Bio
Lisa Klakulak’s creativity was nurtured at a young age by her mother’s arts, good public-school art programs in the suburbs of Detroit, and classes at the local art association. With these foundational experiences as well as self-directed exploration in fabric dyeing, sewing, and off-loom bead weaving, Klakulak began her BFA studies in 1993 at the University of Colorado. During her college years, she exhibited sculptural beaded jewelry at local art cooperatives and independently pursued the study of natural dyes, graduating in 1997 from Colorado State with a BFA in Fiber Arts.

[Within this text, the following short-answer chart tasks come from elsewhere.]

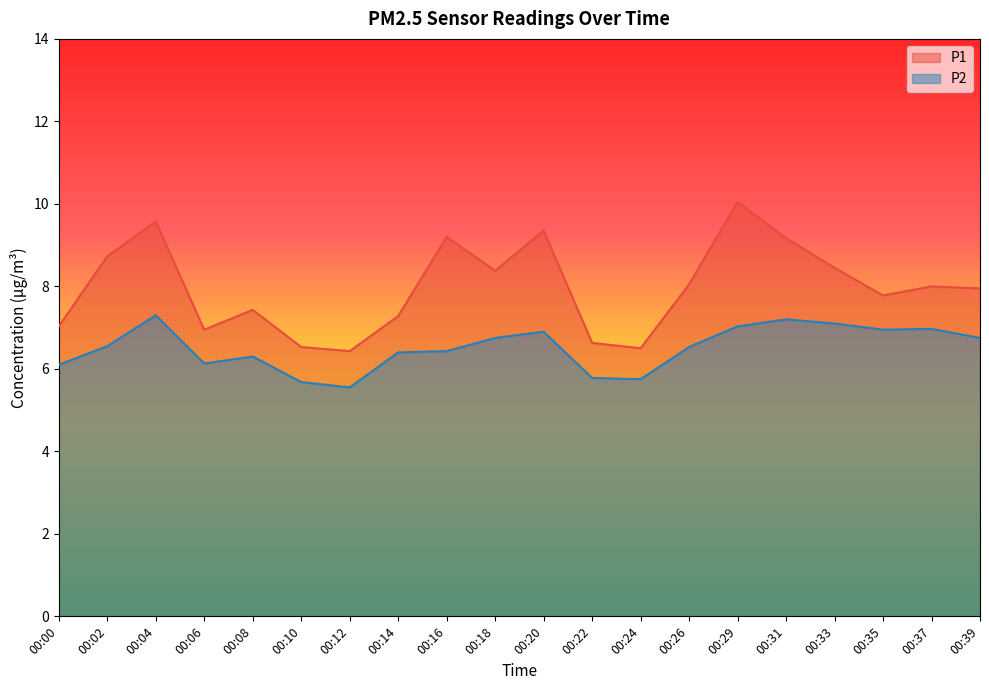

What is the average value of the P2 series?

6.5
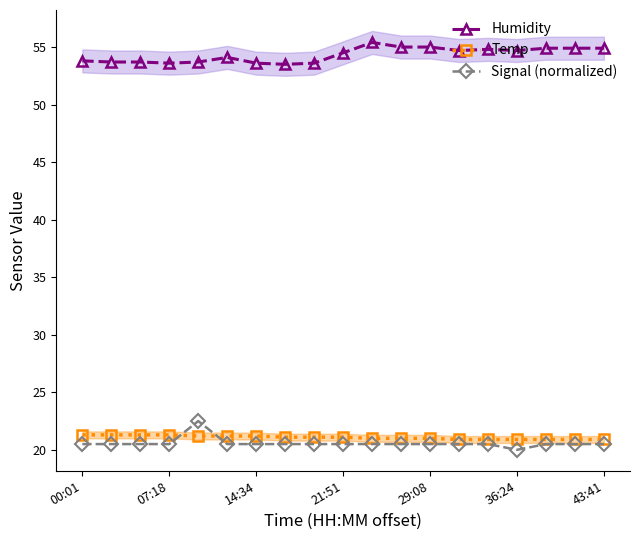

What is the maximum value for Humidity?

55.4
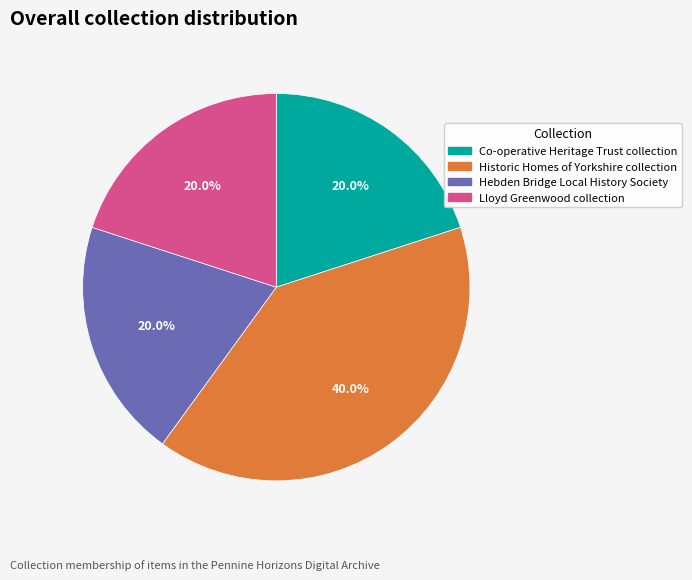

Is the sum of Historic Homes of Yorkshire collection and Co-operative Heritage Trust collection greater than half?

Yes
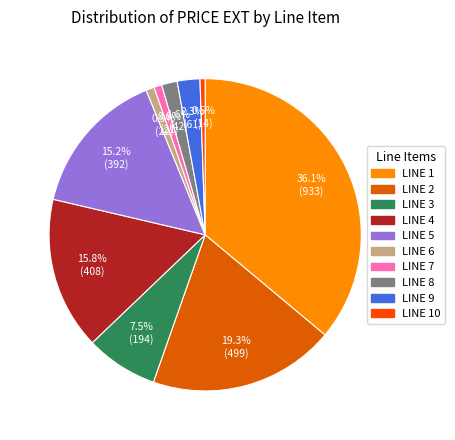

How many slices are in this pie chart?

10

Klakulak relocated to Taos, NM in 1997 to work as the chief natural dyer for a fiber supplier and began selling her work at Fine Art and Craft Shows. International travels over the millenium intensified Klakulak’s textile focus, motivating her move to the southeast to study at Penland School of Craft and to accept an Artist-in-Residence position at The Appalachian Center for Craft, in Smithville, TN. While at ACC from 2002-2005, Klakulak extensively explored the medium of felt, educated children in middle Tennessee public schools through ACC’s Outreach Programs, began instructing adult workshops and acquired a K-12 Visual Arts certification.
Asheville, NC became the base of operations from 2006-2018 for Klakulak’s business, STRONGFELT, inc, encompassing the making of body adornment, vessels for holding and figurative sculpture as well as K-12 artist residencies and the instruction of workshops worldwide. An inspirational cycle had developed: traveling to teach, gaining new perspectives though travel, making new work that inspired others and being invited again to teach. In 2012, exhausted by such a pace, Klakulak added a studio to her house to allow for small group instruction without the need for travel.
An adventurer at heart, within four years Klakulak was hiking along Patagonian Glaciers, after teaching in Santiago, Chile. Klakulak recognized the glacial concept of porosity (the relation of space and mass) as familiar to the compaction of wool in the wet felting process and focused in on geologic changes as metaphors for ‘what is felt.” Additionally, research into the vast tidal changes (exposure and the cover up) experienced at this southern outpost resulted in learning that the Bay of Fundy located between Nova Scotia and New Brunswick in Canada has the most extreme swing of water on the planet. Inspired by big ideas and designated time to explore them while acquiring the paper needed to teach in postsecondary schools, Klakulak decided to pursue a Master of Fine Arts degree in Sculpture at the Nova Scotia College of Art & Design from 2018-2020.
Klakulak is currently making in Asheville, NC having added 10-week Online Courses to her creative activities.